Im Schlafzimmerspiegel sieht Deloris, dass das Make-up in blauen Streifen über ihr Gesicht verschmiert ist. Sie lässt es so, gleichsam als Kriegsbemalung, und setzt sich aufs Bett. Das Abendlicht beleuchtet die geschwungene Form der Parfümflasche. Dieses Mal ist der Zerstäuberbeutel nicht gequetscht. Keine Finger dran gewesen.

Ein sanftes Klopfen an der Tür.

»Ich hab mir Sorgen um dich gemacht«, hört sie Annas Stimme vom Flur.

»Komm rein.« Deloris fängt an, sich die Augen sauberzuwischen, hält aber inne, weil ihr die Schmiere auf einmal wie ein Beweis vorkommt – nur wofür, das weiß sie nicht.

»Alles so weit in Ordnung?«

»Nicht wirklich.«

Zaghaft legt ihr Anna eine spitzenbehandschuhte Hand auf die Schulter. Deloris seufzt. »Ich bin aber auch wirklich dumm«, sagt sie und zieht Anna zu sich herunter, damit sie neben ihr Platz nimmt. »Es ist nur, Harvey kann so ein Schwein sein.«

Anna schweigt, den Blick auf ihre Knie geheftet.

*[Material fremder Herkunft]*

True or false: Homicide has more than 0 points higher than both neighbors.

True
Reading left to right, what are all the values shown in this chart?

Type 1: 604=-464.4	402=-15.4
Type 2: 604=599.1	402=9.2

»Manchmal weiß ich nicht, warum ich ihn geheiratet habe. Oder er mich.«

»O nein, Deloris«, sagt Anna. »Ihr beide seid doch perfekt, das sagt jeder. Keine Frage, dass er dich liebt.« Ihre Augen werden feucht und glänzend, während sie sich umblickt. »Und ihr habt dieses wunderbare Zuhause mit so viel Platz, euch noch zu vermehren.«

Jetzt ist Deloris an der Reihe, ihre Hand auf Annas Arm zu legen, den diese unbequem auf ihren Schoß gestützt hat, während sie mit durchgedrücktem Rücken dasitzt.

»Eine Familie«, platzt es aus Anna heraus.

»Ja, natürlich.« Deloris nickt. Wieder mal dieses vertraute Déjà-vu. Jedes Gespräch über Harvey scheint gleich zu verlaufen. Was für eine glückliche Frau sie doch ist. Ob ihr das nicht bewusst sei? »Jedenfalls danke, dass du gekommen bist, um zu schauen, wie’s mir geht.«

Anna schüttelt den Kopf und steht schnell auf, um nur ja nicht Deloris’ Gastfreundschaft über Gebühr zu strapazieren. Sie geht zur Tür. »Oh, deine Handschuhe.«

Deloris nimmt sie kaum wahr. Sie betrachtet die Parfümflasche. »Behalt sie«, sagt sie abwesend.

»Wirklich? Bist du sicher?«

Deloris gibt keine Antwort. Sie hält die Flasche ins Dämmerlicht und nimmt den Glasstöpsel ab, um am Lavendel zu riechen.